→ Entries supplied
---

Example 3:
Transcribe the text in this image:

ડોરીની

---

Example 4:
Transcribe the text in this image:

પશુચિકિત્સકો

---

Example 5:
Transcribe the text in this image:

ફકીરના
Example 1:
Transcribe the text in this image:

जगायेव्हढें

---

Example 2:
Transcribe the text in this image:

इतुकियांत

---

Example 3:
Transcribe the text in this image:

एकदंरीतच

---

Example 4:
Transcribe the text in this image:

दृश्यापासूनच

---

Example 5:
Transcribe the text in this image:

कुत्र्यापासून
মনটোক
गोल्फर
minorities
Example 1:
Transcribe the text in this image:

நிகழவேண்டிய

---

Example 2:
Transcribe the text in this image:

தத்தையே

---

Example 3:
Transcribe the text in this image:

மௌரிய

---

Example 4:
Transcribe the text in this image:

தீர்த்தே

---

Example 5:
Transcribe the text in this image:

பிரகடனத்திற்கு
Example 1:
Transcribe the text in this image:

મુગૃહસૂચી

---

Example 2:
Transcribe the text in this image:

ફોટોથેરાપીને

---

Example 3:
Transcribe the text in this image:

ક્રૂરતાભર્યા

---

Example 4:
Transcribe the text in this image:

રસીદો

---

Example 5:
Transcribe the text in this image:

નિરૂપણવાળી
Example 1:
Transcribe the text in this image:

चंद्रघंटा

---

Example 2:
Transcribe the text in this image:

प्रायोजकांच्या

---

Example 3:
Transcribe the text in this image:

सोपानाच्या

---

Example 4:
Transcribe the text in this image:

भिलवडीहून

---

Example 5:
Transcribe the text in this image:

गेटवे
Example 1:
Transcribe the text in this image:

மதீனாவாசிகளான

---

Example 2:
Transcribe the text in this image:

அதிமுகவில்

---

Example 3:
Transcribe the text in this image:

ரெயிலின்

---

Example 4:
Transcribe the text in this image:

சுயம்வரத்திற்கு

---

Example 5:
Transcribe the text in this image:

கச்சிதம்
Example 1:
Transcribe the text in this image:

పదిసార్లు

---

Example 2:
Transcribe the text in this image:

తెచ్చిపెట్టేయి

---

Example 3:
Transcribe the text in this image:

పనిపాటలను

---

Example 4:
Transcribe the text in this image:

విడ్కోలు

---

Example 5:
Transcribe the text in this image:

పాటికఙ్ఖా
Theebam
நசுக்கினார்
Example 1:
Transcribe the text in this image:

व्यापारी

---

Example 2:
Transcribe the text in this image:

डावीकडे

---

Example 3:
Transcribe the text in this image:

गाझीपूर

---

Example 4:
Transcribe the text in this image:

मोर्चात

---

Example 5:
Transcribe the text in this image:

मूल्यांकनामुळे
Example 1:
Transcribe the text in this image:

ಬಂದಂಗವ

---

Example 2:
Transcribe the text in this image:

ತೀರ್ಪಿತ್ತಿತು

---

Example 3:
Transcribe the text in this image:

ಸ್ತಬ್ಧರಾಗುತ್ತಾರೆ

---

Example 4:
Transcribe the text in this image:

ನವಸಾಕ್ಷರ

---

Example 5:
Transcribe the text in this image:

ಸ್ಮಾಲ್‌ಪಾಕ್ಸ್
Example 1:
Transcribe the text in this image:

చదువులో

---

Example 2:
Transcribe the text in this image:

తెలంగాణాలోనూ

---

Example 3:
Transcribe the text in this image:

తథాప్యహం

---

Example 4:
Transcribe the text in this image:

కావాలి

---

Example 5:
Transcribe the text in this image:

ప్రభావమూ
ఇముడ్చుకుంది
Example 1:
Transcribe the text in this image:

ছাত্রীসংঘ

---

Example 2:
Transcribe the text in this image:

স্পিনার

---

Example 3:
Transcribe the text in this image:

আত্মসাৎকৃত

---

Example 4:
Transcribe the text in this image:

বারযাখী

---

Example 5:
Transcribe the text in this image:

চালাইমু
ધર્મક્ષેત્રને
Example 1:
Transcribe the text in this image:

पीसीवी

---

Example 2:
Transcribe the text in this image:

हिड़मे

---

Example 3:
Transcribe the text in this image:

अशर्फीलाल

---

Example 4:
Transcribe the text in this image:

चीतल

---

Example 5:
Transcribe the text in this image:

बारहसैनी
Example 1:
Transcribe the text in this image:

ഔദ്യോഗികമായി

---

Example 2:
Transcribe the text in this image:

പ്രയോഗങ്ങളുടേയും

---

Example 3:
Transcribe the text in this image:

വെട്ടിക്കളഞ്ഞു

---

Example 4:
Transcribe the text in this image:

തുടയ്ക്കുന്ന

→ Problem statement
Transcribe each record exactly. Leave nothing out.

→ Solved problem
---

Example 3:
Transcribe the text in this image:

ડોરીની

---

Example 4:
Transcribe the text in this image:

પશુચિકિત્સકો

---

Example 5:
Transcribe the text in this image:

ફકીરના
Example 1:
Transcribe the text in this image:

जगायेव्हढें

---

Example 2:
Transcribe the text in this image:

इतुकियांत

---

Example 3:
Transcribe the text in this image:

एकदंरीतच

---

Example 4:
Transcribe the text in this image:

दृश्यापासूनच

---

Example 5:
Transcribe the text in this image:

कुत्र्यापासून
মনটোক
गोल्फर
minorities
Example 1:
Transcribe the text in this image:

நிகழவேண்டிய

---

Example 2:
Transcribe the text in this image:

தத்தையே

---

Example 3:
Transcribe the text in this image:

மௌரிய

---

Example 4:
Transcribe the text in this image:

தீர்த்தே

---

Example 5:
Transcribe the text in this image:

பிரகடனத்திற்கு
Example 1:
Transcribe the text in this image:

મુગૃહસૂચી

---

Example 2:
Transcribe the text in this image:

ફોટોથેરાપીને

---

Example 3:
Transcribe the text in this image:

ક્રૂરતાભર્યા

---

Example 4:
Transcribe the text in this image:

રસીદો

---

Example 5:
Transcribe the text in this image:

નિરૂપણવાળી
Example 1:
Transcribe the text in this image:

चंद्रघंटा

---

Example 2:
Transcribe the text in this image:

प्रायोजकांच्या

---

Example 3:
Transcribe the text in this image:

सोपानाच्या

---

Example 4:
Transcribe the text in this image:

भिलवडीहून

---

Example 5:
Transcribe the text in this image:

गेटवे
Example 1:
Transcribe the text in this image:

மதீனாவாசிகளான

---

Example 2:
Transcribe the text in this image:

அதிமுகவில்

---

Example 3:
Transcribe the text in this image:

ரெயிலின்

---

Example 4:
Transcribe the text in this image:

சுயம்வரத்திற்கு

---

Example 5:
Transcribe the text in this image:

கச்சிதம்
Example 1:
Transcribe the text in this image:

పదిసార్లు

---

Example 2:
Transcribe the text in this image:

తెచ్చిపెట్టేయి

---

Example 3:
Transcribe the text in this image:

పనిపాటలను

---

Example 4:
Transcribe the text in this image:

విడ్కోలు

---

Example 5:
Transcribe the text in this image:

పాటికఙ్ఖా
Theebam
நசுக்கினார்
Example 1:
Transcribe the text in this image:

व्यापारी

---

Example 2:
Transcribe the text in this image:

डावीकडे

---

Example 3:
Transcribe the text in this image:

गाझीपूर

---

Example 4:
Transcribe the text in this image:

मोर्चात

---

Example 5:
Transcribe the text in this image:

मूल्यांकनामुळे
Example 1:
Transcribe the text in this image:

ಬಂದಂಗವ

---

Example 2:
Transcribe the text in this image:

ತೀರ್ಪಿತ್ತಿತು

---

Example 3:
Transcribe the text in this image:

ಸ್ತಬ್ಧರಾಗುತ್ತಾರೆ

---

Example 4:
Transcribe the text in this image:

ನವಸಾಕ್ಷರ

---

Example 5:
Transcribe the text in this image:

ಸ್ಮಾಲ್‌ಪಾಕ್ಸ್
Example 1:
Transcribe the text in this image:

చదువులో

---

Example 2:
Transcribe the text in this image:

తెలంగాణాలోనూ

---

Example 3:
Transcribe the text in this image:

తథాప్యహం

---

Example 4:
Transcribe the text in this image:

కావాలి

---

Example 5:
Transcribe the text in this image:

ప్రభావమూ
ఇముడ్చుకుంది
Example 1:
Transcribe the text in this image:

ছাত্রীসংঘ

---

Example 2:
Transcribe the text in this image:

স্পিনার

---

Example 3:
Transcribe the text in this image:

আত্মসাৎকৃত

---

Example 4:
Transcribe the text in this image:

বারযাখী

---

Example 5:
Transcribe the text in this image:

চালাইমু
ધર્મક્ષેત્રને
Example 1:
Transcribe the text in this image:

पीसीवी

---

Example 2:
Transcribe the text in this image:

हिड़मे

---

Example 3:
Transcribe the text in this image:

अशर्फीलाल

---

Example 4:
Transcribe the text in this image:

चीतल

---

Example 5:
Transcribe the text in this image:

बारहसैनी
Example 1:
Transcribe the text in this image:

ഔദ്യോഗികമായി

---

Example 2:
Transcribe the text in this image:

പ്രയോഗങ്ങളുടേയും

---

Example 3:
Transcribe the text in this image:

വെട്ടിക്കളഞ്ഞു

---

Example 4:
Transcribe the text in this image:

തുടയ്ക്കുന്ന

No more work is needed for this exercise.